Directions:
Given the entries that follow, write out exactly the lines starting at the one containing "If you have" and ending at the one containing "- **Type System**: Enhanced", both ends included, and only those.

Information:
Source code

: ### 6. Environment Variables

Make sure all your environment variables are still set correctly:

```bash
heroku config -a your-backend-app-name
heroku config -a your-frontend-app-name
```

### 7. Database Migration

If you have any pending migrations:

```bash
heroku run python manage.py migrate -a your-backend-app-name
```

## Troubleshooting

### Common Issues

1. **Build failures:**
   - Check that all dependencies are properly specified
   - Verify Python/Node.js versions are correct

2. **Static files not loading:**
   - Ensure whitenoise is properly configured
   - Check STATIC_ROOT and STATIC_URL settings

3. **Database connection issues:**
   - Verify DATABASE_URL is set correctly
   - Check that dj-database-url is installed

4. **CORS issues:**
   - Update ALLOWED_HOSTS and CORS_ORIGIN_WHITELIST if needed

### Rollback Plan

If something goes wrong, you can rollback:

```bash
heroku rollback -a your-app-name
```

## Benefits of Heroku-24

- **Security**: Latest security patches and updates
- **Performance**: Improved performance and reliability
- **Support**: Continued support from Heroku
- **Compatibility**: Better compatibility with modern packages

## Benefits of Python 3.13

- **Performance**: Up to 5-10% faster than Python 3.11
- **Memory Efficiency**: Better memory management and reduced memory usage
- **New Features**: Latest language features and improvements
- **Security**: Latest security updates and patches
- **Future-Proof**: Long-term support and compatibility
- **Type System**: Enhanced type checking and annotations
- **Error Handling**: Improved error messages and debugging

Solution for this task:
If you have any pending migrations:

```bash
heroku run python manage.py migrate -a your-backend-app-name
```

## Troubleshooting

### Common Issues

1. **Build failures:**
   - Check that all dependencies are properly specified
   - Verify Python/Node.js versions are correct

2. **Static files not loading:**
   - Ensure whitenoise is properly configured
   - Check STATIC_ROOT and STATIC_URL settings

3. **Database connection issues:**
   - Verify DATABASE_URL is set correctly
   - Check that dj-database-url is installed

4. **CORS issues:**
   - Update ALLOWED_HOSTS and CORS_ORIGIN_WHITELIST if needed

### Rollback Plan

If something goes wrong, you can rollback:

```bash
heroku rollback -a your-app-name
```

## Benefits of Heroku-24

- **Security**: Latest security patches and updates
- **Performance**: Improved performance and reliability
- **Support**: Continued support from Heroku
- **Compatibility**: Better compatibility with modern packages

## Benefits of Python 3.13

- **Performance**: Up to 5-10% faster than Python 3.11
- **Memory Efficiency**: Better memory management and reduced memory usage
- **New Features**: Latest language features and improvements
- **Security**: Latest security updates and patches
- **Future-Proof**: Long-term support and compatibility
- **Type System**: Enhanced type checking and annotations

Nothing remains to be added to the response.